If you aren’t absolutely, positively certain, then tell me now, so I can save myself the heartbreak. ”
“I mean it, Ry. I can’t promise that I’ll be a perfect boyfriend, or that dating me will be completely smooth sailing one hundred percent of the time.
” He lifts my hand up to his lips, lightly kissing my knuckles.
“But I can promise you that I’ll give it my best shot, and that I’ll never hurt you like that ever again. ”
He falls silent, clearly waiting for me to respond, but for once in my life, I have no idea what to say.
I want to believe he’s telling the truth so badly it hurts.
But if he was so willing to throw me away because of a misunderstanding, who’s to say it won’t happen the next time we hit a bump?
I’d be the world’s biggest idiot if I allowed myself to walk into that trap.
On the other hand, if I let him go now, will I regret it forever?
I’m still undecided when I hear my own name coming from behind me. I turn to see the finale episode playing on the small TV in the corner, and wince when I see that it’s showing the tribal council where Cole was voted out. If only I had just played my idol for him, I could have avoided all of this.
I move to look away, but Cole places a gentle hand on my shoulder. “Please watch it,” he says softly. “I think you’ll want to see what comes next.”
I nod silently and focus on the TV, not trusting myself to speak right now, even though I’m incredibly curious.
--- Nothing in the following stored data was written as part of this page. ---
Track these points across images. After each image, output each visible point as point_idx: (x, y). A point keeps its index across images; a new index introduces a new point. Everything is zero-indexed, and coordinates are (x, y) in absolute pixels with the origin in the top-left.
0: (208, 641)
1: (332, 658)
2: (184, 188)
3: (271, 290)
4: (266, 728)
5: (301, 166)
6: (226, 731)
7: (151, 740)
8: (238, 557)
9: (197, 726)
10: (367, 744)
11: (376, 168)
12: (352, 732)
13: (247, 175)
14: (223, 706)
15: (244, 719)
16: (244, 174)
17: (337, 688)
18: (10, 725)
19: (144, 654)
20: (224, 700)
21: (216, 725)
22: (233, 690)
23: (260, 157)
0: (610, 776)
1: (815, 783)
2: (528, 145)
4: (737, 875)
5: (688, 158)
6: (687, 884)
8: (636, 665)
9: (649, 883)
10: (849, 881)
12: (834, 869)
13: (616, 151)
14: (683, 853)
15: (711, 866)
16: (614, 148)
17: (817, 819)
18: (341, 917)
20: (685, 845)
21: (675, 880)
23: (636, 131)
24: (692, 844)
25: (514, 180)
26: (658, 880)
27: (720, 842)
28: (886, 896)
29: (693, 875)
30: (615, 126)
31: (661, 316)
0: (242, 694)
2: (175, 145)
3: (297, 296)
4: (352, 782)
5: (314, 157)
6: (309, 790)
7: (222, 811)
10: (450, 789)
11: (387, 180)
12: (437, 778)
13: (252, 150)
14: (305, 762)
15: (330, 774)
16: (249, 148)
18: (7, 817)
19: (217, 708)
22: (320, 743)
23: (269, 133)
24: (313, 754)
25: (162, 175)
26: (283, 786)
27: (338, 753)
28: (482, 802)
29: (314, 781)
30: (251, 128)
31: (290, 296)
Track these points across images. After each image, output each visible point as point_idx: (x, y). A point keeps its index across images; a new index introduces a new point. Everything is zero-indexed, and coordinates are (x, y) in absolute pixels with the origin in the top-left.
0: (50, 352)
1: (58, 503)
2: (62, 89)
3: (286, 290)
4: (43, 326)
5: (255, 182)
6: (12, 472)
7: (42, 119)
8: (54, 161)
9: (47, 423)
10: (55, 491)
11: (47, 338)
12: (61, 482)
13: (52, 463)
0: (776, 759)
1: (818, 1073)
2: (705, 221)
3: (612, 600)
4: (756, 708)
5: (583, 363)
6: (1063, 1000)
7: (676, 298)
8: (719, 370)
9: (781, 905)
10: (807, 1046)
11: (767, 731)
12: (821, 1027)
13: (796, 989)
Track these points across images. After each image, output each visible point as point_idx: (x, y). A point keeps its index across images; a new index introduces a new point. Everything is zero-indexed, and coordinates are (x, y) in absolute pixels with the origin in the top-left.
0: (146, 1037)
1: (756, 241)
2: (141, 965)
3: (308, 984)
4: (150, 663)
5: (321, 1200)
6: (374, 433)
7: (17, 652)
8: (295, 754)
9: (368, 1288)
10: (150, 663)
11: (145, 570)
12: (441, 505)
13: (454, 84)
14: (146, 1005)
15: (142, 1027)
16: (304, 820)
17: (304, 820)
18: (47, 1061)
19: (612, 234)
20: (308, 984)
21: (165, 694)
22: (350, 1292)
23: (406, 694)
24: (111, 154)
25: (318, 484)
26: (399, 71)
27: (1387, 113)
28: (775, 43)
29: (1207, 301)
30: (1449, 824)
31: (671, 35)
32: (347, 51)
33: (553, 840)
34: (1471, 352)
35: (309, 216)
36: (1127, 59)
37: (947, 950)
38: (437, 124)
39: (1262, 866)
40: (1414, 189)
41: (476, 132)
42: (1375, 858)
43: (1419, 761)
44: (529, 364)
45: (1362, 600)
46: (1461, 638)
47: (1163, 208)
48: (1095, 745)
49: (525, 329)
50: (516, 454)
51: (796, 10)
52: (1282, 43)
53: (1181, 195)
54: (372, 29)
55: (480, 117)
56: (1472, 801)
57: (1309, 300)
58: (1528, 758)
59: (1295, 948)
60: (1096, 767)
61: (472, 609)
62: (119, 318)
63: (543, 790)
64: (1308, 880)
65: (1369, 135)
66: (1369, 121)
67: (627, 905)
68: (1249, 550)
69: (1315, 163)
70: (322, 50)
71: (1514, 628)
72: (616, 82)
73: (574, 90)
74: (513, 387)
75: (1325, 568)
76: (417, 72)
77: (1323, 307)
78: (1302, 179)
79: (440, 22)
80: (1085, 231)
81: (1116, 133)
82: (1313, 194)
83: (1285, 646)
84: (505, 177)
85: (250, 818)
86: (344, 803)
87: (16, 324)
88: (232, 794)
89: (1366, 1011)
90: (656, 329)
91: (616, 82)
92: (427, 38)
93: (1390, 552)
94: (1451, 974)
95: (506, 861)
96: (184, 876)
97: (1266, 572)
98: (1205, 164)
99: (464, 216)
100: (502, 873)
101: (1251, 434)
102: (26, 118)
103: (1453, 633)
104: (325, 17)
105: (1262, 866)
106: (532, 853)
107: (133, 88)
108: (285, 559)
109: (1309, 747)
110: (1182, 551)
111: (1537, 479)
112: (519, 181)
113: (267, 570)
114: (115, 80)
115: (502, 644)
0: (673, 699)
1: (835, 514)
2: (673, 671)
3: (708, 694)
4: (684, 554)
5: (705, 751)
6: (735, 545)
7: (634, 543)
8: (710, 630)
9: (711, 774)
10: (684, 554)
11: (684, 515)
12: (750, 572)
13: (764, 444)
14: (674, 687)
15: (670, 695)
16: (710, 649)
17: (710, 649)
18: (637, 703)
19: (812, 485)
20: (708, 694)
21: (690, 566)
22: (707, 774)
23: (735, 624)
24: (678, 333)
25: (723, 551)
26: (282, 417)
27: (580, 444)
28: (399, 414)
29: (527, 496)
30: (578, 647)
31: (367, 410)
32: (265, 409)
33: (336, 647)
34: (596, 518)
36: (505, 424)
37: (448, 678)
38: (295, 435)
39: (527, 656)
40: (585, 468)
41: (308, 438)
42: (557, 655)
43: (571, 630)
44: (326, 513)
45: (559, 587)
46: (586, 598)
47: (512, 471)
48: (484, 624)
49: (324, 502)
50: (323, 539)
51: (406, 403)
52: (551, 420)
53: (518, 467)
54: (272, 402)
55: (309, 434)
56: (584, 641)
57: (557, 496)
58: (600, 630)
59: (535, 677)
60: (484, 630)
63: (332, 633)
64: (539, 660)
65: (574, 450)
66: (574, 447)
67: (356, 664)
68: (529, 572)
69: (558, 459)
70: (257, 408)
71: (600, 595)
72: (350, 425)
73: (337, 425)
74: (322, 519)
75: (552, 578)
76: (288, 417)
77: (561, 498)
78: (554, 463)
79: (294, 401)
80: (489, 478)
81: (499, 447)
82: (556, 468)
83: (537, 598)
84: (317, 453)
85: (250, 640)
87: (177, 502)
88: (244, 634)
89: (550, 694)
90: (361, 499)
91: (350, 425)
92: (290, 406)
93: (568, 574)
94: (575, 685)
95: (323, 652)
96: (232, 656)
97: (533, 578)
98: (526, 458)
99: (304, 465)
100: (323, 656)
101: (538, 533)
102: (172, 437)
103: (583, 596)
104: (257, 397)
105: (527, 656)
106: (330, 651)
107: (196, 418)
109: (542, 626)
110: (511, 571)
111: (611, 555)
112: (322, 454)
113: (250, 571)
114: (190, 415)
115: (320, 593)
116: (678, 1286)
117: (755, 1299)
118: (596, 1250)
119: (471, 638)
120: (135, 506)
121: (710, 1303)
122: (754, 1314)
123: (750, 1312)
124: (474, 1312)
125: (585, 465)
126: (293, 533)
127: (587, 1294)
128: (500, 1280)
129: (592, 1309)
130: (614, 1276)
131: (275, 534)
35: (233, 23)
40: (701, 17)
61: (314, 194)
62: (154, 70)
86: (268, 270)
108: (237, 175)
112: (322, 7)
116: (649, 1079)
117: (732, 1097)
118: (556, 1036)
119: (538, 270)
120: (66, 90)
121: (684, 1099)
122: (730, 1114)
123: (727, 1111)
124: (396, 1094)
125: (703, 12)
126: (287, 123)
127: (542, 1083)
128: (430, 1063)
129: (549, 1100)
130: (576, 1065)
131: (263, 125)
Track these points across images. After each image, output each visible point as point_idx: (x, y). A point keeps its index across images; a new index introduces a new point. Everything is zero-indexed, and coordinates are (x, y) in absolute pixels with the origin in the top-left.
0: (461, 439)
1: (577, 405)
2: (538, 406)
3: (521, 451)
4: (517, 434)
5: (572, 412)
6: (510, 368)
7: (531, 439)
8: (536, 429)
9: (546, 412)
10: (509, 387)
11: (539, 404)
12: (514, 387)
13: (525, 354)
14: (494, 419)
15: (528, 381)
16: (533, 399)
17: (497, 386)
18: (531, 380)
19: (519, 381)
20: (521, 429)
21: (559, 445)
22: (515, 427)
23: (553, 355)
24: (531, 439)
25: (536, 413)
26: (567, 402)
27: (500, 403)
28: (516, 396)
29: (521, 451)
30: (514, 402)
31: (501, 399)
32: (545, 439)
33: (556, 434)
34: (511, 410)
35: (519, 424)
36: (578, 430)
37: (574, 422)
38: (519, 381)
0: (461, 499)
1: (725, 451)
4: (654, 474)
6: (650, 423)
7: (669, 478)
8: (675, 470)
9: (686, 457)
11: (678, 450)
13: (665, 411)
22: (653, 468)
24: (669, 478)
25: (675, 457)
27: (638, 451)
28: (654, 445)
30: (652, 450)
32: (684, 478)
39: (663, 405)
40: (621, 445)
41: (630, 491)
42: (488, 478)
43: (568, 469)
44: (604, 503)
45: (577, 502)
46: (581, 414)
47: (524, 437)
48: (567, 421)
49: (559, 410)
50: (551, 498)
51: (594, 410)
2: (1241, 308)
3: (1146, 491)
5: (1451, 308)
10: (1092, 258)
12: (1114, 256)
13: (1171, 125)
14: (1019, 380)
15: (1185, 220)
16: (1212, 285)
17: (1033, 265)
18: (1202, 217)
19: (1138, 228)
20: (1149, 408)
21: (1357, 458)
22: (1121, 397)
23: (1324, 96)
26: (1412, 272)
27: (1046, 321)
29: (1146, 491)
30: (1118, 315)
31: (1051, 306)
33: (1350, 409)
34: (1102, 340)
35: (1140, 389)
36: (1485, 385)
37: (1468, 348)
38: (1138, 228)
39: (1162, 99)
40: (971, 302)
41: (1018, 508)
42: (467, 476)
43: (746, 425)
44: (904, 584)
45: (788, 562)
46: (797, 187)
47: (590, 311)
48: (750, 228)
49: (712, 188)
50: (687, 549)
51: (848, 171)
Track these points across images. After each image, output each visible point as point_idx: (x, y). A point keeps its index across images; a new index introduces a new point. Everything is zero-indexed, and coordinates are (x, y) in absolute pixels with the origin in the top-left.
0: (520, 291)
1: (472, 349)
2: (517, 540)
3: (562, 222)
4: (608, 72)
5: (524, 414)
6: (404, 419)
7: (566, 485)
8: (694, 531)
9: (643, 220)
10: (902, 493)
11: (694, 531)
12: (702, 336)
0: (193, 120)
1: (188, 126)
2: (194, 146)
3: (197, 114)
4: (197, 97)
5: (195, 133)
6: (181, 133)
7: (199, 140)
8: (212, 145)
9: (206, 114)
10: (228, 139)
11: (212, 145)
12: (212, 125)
On the screen, Alex finishes asking questions, and the five of us go up to cast our votes.
It hurts to watch knowing what’s about to happen, and when Alex comes back with the urn and asks if anyone wants to play an idol, I almost have to turn away again.
But I power through, steeling myself as he reads the votes, announces that Cole has been voted off, and takes Cole’s insignia and snaps it in half.
The camera lingers on my face as Cole walks down the ramp, an expression of pure devastation reflecting the heartbreak I felt inside.
Then the camera cuts to Cole, sitting by himself in an area surrounded by torches.
This must be his last words—everyone who’s voted out gets to say a sentence or two right after they leave, and the editors usually play it over the end credits.
I look at him questioningly, the real him, and he just nods to the TV.
Screen-Cole looks ragged, his face puffy, like he’s been crying.
“I didn’t see that coming at all,” he says, his voice trembling.
“I’m sad that I won’t win, but I’m even more sad that I’m leaving Ry behind, because …
” He takes a breath and leans toward the camera, his jaw set.
“Ry, if you’re watching this, I want you to know that I love you.
I’ll miss you so much, and I can’t wait to hang out with you once all this is over. ”
I turn back to the real Cole, tears in my eyes again. “Did you really mean it?” I ask, my voice uneven. “Do you really mean it?”
“I did, and I do.” His eyes are locked onto mine, leaving no room for doubt. “I love you, Ry, and I always will.”
All remaining shreds of resistance in my mind dissipate, and I gather him into my arms and kiss him deeply before pulling away again. “Oh, Cole,” I breathe. “I love you too.”
This time when he kisses me, his lips as soft as moonlight reflecting off the ocean, and it feels incredible. More than that, it feels right, like we were always meant to be together. I’ve missed him so much.
After a few seconds, he leans back again, although his body is still pressed up against mine. “Does this mean you’ll give me a chance?” he whispers, grinning and tilting his head slightly.